The Board of Immigration Appeals (“BIA”) published the following cases addressing the gross miscarriage of justice standard relating to application of section 242(f) of the 1952 Act:

  • Matter of Malone, 11 I&N Dec. 730, at 731-32 (BIA 1966) (Collateral attack on a deportation order warranted when the finding of deportability was not in accord with the law as interpreted at that time and resulted in a gross miscarriage of justice).
  • Matter of Farinas, 12 I&N Dec. 467, at 471-72 (BIA 1967) (A gross miscarriage of justice occurred where an alien was ordered deported and the decision could not have withstood judicial attack under the interpretation of prevailing law.).
  • Matter of Roman, 19 I&N Dec. 855, at 856-57 (BIA 1988) (An alien may collaterally attack a final order of exclusion or deportation in a subsequent deportation proceeding only upon showing that the prior order resulted in a gross miscarriage of justice.).

The BIA, in In re G-N-C-, 22 I&N Dec. 281 (BIA 1988), in the context of a controversy involving termination of deportation proceedings, cited Matter of Roman, supra, and noted that “an alien may collaterally attack a final order of exclusion or deportation in a subsequent proceeding only upon showing that the prior order resulted in a gross miscarriage of justice.”  In addition, the BIA held that the Immigration Judge and the BIA lack jurisdiction to review a decision of the Immigration and Naturalization Service ("INS") to reinstate a prior order of removal pursuant to section 241(a)(5) of the Act.  See In re G-N-C-, headnote 3.

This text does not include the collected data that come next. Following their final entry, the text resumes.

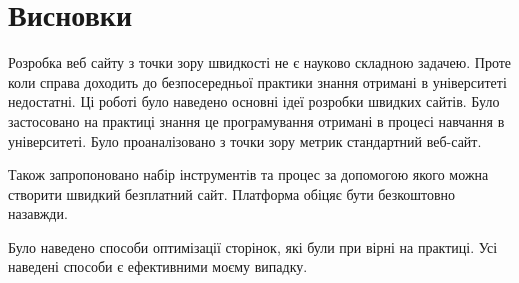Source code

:\newpage
\section*{Висновки}
\label{sec:conclusion}
    Розробка веб сайту з точки зору швидкості не є науково складною задачею.
Проте коли справа доходить до безпосередньої практики знання отримані в університеті недостатні.
Ці роботі було наведено основні ідеї розробки швидких сайтів.
Було застосовано на практиці знання це програмування отримані в процесі навчання в університеті.
Було проаналізовано з точки зору метрик стандартний веб-сайт.

Також запропоновано набір інструментів та процес за допомогою якого можна створити швидкий безплатний сайт.
Платформа обіцяє бути безкоштовно назавжди.

Було наведено способи оптимізації сторінок, які були при вірні на практиці. Усі наведені способи є ефективними моєму випадку.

In the light of Argueta-Hernandez v. Garland, as well as Nasrallah v. Barr and Johnson v. Guzman Chavez, prudence seems to demand scrutiny of the validity of the original final removal order when confronted with reinstatement.  Challenging the original removal order itself or its finality, might preserve an opportunity to seek appellate jurisdiction in accordance with section 242(b) of the Act.